What you need to do – Extract the stretch from "In 2016 and" through "Eurovision Song Contest." from the text about Jan Fredrik Karlsen, word for word.

Jan Fredrik Karlsen (born 17 June 1973 in Slemmestad) is a Norwegian artist manager and television personality.

Karlsen has worked in the Norwegian music industry since his late teens working for popular Norwegian comedians/singer/songwriters Herodes Falsk and Tom Mathisen. In his thirties, the music journalists in Norway's third largest newspaper Dagbladet in January 2004 voted him the most powerful man in the Norwegian music industry.

Karlsen is manager of, among others, Kurt Nilsen, who won Norwegian Idol in 2003 and consequently World Idol and Alejandro Fuentes who came in 3rd place in Idol 2005.

Karlsen was a judge in the Norwegian edition of Idol in 2003, 2004 and 2007, and was also one of the judges in the only season of World Idol in 2003. In the spring of 2008 and 2009 he was a judge on television show Norske Talenter (Norway's Got Talent) with Thomas Giertsen and Mia Gundersen. In the autumn of 2009 he was judge of Norwegian X Factor in 2009. He was also chosen for a second season of X Factor in Norway for 2010.

Karlsen also had the television series Lurt av Karlsen (Fooled by Karlsen), where he tricks celebrities in the same style as MTV series Punk'd.

In 2016 and 2017, Karlsen was the music supervisor for the Norwegian pre-selection show Melodi Grand Prix, who determines the country's representative for the international Eurovision Song Contest.

Extracted records –
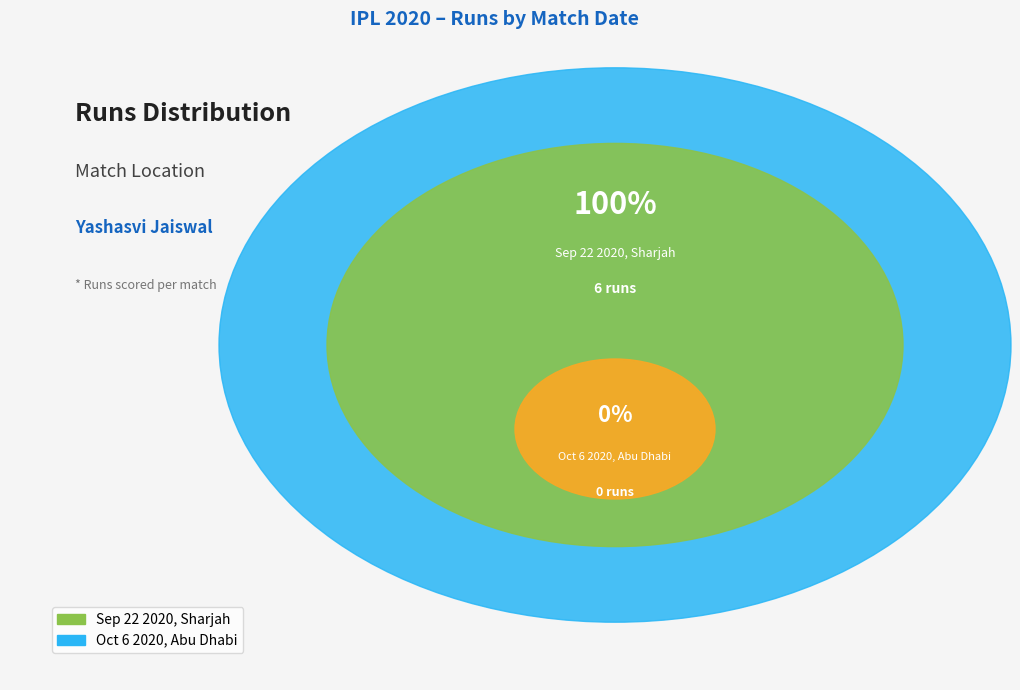

To the nearest percent, what is the combined percentage of Oct 6 2020, Abu Dhabi and Sep 22 2020, Sharjah?

100%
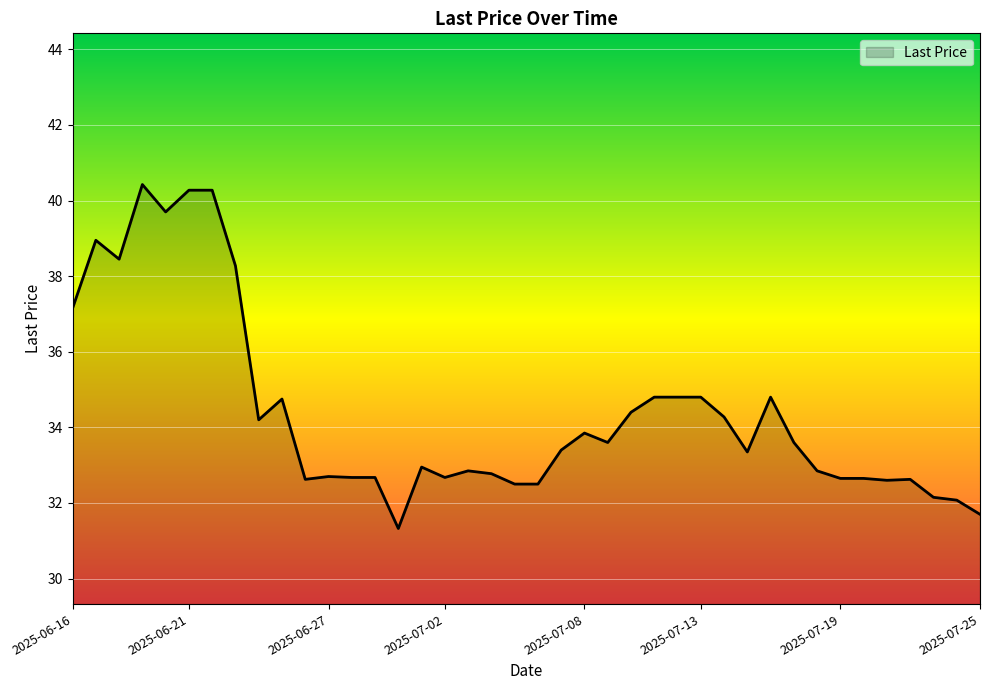

What is the greatest value displayed?

40.4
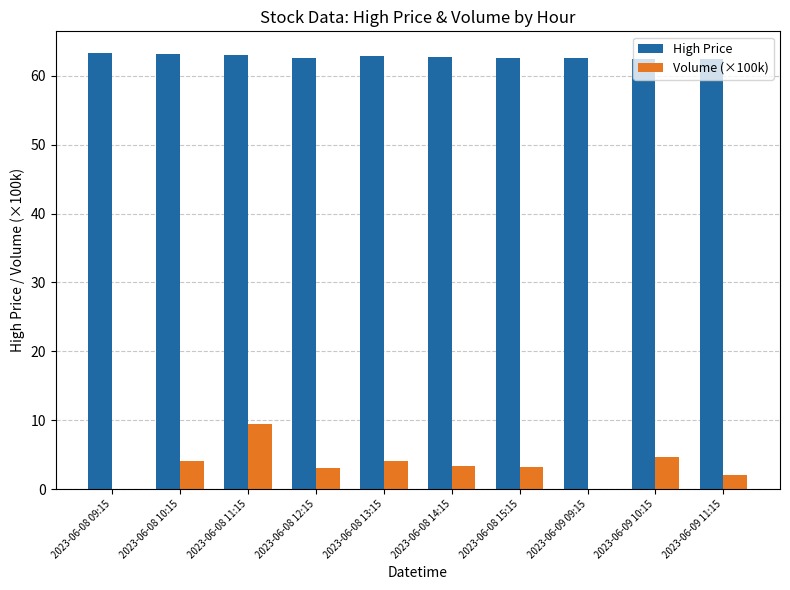

Count the number of data series in this chart.

2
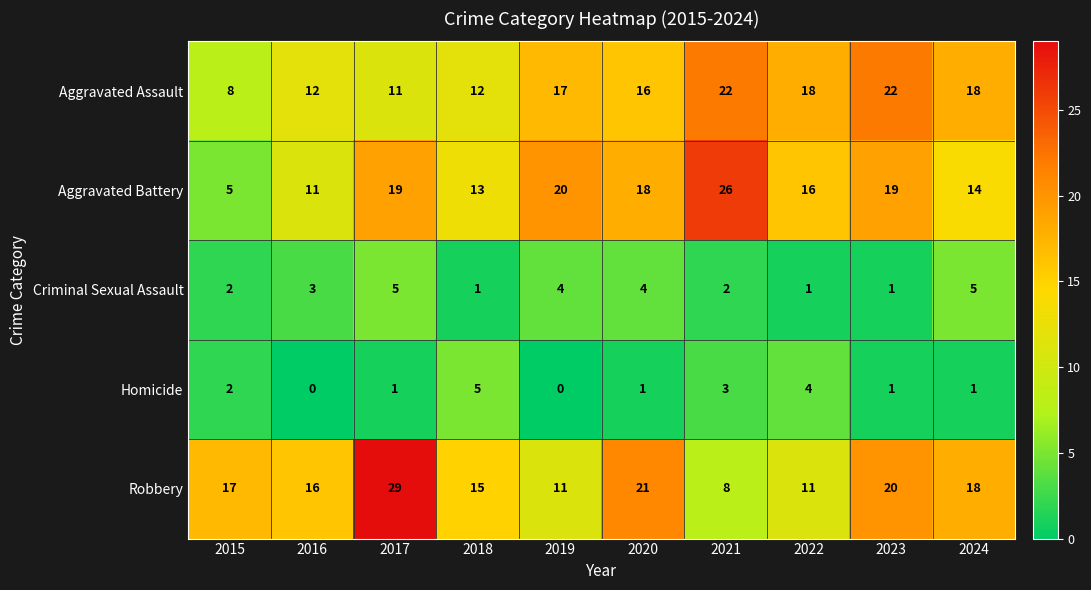

Which series changed the most between 2015 and 2021?

Aggravated Battery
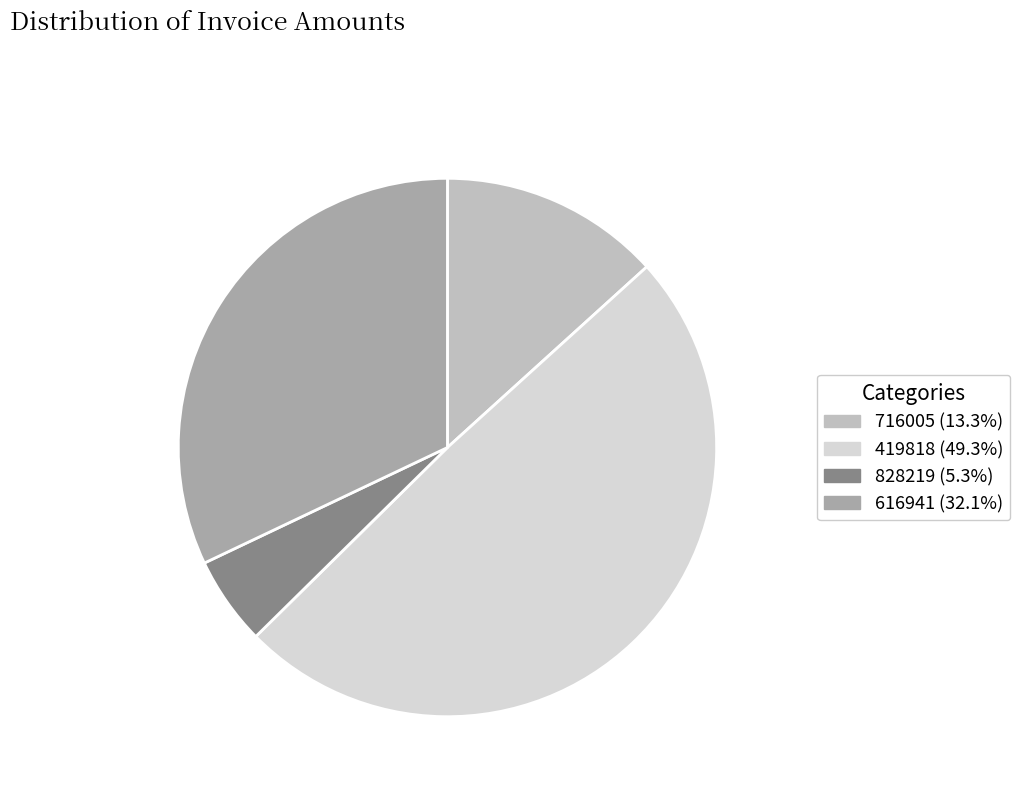

How many segments does this pie chart have?

4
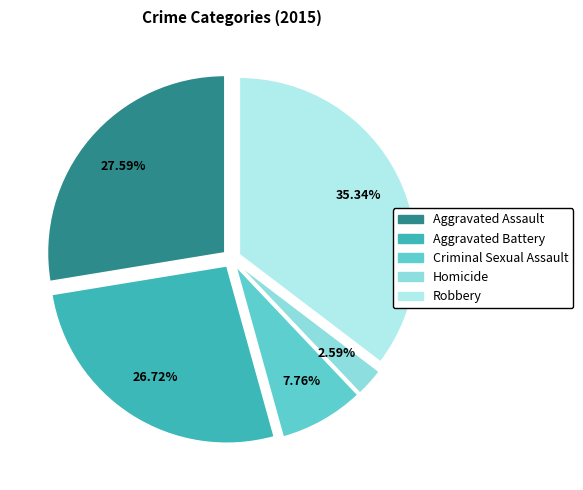

How many segments does this pie chart have?

5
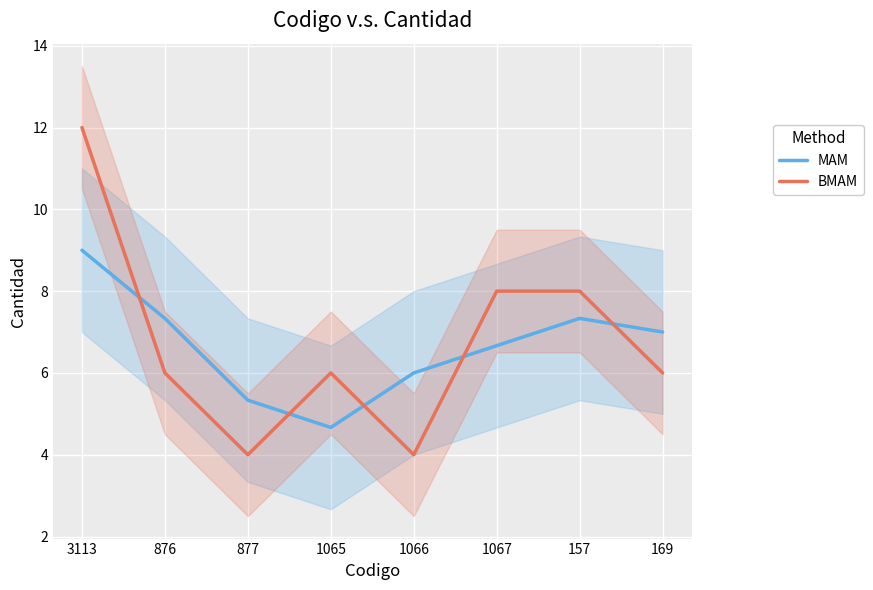

At which category does BMAM reach its first local peak?

1065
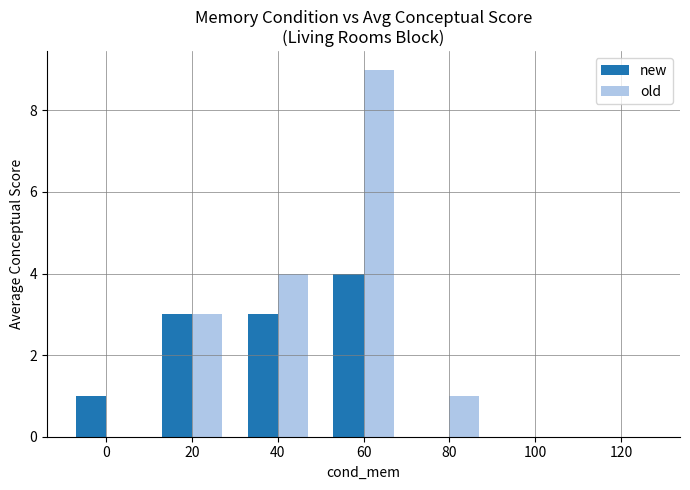

The value of old at 20 is 3. True or false?

True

Your response –
In 2016 and 2017, Karlsen was the music supervisor for the Norwegian pre-selection show Melodi Grand Prix, who determines the country's representative for the international Eurovision Song Contest.